Carambola a la confianza: de la ciudadanía en la consulta; de los
inversionistas, en las grandes obras gubernamentales y de los extranjeros, en
la seriedad y la solidez de las decisiones del sector público del país. Quedan
otros alfileres por quitar, por ejemplo, en Pemex, cuando el presidente electo
defina si deja de exportar petróleo crudo para dedicarse a refinarlo en el
país, con la suspensión de ventas al extranjero y del flujo de dólares que
ingresan a las arcas públicas. O la determinación incluida en el proyecto de
Ley Orgánica de la Administración Pública, para que las comisiones de
Hidrocarburos, de Energía y Gas pasen a depender de la secretaría de Energía,
perdiendo de esa manera su autonomía para conducir el mercado energético.

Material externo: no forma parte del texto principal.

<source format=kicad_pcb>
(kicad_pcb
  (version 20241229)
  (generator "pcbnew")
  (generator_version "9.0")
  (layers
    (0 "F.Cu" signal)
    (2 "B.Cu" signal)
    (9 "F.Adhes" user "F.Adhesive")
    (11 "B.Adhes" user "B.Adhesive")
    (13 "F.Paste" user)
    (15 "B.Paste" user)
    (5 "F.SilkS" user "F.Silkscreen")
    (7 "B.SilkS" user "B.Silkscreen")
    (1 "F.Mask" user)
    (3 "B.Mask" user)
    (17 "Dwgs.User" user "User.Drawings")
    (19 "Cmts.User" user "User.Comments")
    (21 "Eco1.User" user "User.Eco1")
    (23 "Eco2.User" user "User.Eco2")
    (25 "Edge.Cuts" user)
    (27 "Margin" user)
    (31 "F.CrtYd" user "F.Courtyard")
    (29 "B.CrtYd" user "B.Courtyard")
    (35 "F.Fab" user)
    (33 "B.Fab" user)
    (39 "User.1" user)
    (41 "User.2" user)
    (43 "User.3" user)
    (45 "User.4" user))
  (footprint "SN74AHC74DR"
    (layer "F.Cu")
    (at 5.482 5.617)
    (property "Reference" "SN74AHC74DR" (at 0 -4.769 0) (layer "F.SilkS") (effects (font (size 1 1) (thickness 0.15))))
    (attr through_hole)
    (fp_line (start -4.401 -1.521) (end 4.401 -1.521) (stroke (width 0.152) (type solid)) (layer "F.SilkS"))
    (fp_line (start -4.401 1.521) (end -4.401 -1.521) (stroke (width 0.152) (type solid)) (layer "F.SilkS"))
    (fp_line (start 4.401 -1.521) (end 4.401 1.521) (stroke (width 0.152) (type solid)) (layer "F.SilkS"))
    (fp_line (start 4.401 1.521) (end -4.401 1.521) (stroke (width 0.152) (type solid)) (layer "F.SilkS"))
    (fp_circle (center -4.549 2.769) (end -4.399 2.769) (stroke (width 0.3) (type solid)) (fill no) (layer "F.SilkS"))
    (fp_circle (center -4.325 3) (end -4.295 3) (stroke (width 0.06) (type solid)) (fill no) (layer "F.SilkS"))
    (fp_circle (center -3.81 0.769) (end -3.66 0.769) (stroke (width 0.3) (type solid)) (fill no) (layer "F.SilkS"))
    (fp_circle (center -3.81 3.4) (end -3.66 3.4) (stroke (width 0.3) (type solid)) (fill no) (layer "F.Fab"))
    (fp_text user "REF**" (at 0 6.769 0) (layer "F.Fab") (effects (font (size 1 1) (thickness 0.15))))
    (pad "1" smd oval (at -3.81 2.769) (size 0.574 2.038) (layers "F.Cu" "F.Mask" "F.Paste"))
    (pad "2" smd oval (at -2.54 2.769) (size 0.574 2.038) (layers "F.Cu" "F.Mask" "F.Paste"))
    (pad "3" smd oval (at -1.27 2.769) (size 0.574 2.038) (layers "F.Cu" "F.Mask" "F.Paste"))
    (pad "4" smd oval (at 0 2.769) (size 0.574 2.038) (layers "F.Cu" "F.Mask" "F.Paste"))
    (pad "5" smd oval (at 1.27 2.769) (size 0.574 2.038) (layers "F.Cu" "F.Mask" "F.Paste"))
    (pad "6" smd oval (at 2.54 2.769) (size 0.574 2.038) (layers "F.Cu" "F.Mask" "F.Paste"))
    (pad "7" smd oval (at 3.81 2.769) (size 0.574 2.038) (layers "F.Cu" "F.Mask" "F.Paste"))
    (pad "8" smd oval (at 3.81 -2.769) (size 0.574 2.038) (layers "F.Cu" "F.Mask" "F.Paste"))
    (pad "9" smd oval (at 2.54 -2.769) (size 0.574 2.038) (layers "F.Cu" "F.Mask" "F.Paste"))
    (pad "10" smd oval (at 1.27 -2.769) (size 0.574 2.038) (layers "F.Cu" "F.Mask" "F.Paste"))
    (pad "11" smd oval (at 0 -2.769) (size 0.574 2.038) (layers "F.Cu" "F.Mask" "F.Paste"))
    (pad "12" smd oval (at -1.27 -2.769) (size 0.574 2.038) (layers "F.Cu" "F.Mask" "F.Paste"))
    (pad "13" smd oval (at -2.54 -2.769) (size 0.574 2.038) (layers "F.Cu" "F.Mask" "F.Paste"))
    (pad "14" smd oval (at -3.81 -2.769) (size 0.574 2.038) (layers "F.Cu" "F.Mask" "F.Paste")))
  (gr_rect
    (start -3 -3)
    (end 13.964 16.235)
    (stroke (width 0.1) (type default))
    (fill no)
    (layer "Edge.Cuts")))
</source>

Perder el grado de inversión es fácil; las consecuencias son complicadas:
aumento de las tasas de interés, porque se incrementa el riesgo de invertir en
México; retiro de determinados fondos internacionales, como los más grandes en
materia de pensiones, cuyas normas les impiden invertir en mercados que no
cuenten con las más altas certificaciones y garantías. Tal vez el presidente
electo piense que también hay inversionistas “fifís” a los cuales no hay que
prestarles atención, tal como sucedió en las noches de diciembre de hace 24 años.
Quizá
considere López Obrador que el “blindaje” de la economía es tal que resistirá
medidas tales como incorporar los fondos de los grandes fideicomisos de
estabilización de ingresos petroleros o de las finanzas estatales al
presupuesto 2019 y no pase nada. ¿Cuántos alfileres tendrá que quitar el
próximo gobierno antes de que se configure una situación de crisis? Desde luego
que de ninguna manera es deseable el fracaso de la nueva administración, ni en
la economía, ni en la seguridad ni en ninguno de los aspectos de la vida
colectiva. Pero el pasado reciente nos enseña los peligrosos costos de los
errores de cálculo y del menosprecio de las voces de alerta. En 2018 no hay
expectativas del TLCAN, como sucedió hace 24 años. Ni Donald Trump es Bill Clinton,
que intervino en el rescate de la economía mexicana a pesar de la oposición de
su congreso. El mundo globalizado actual es mucho más veloz y exigente que el
de dos décadas atrás. Tal vez ni siquiera haya tiempo de terminar de abrir el
alfiler cuando un clic de computadora traslade inversiones a otra región del
mundo. Nos guste o no, es la nueva realidad. Todavía espero que Andrés Manuel
López Obrador así lo asuma.— Mérida, Yucatán.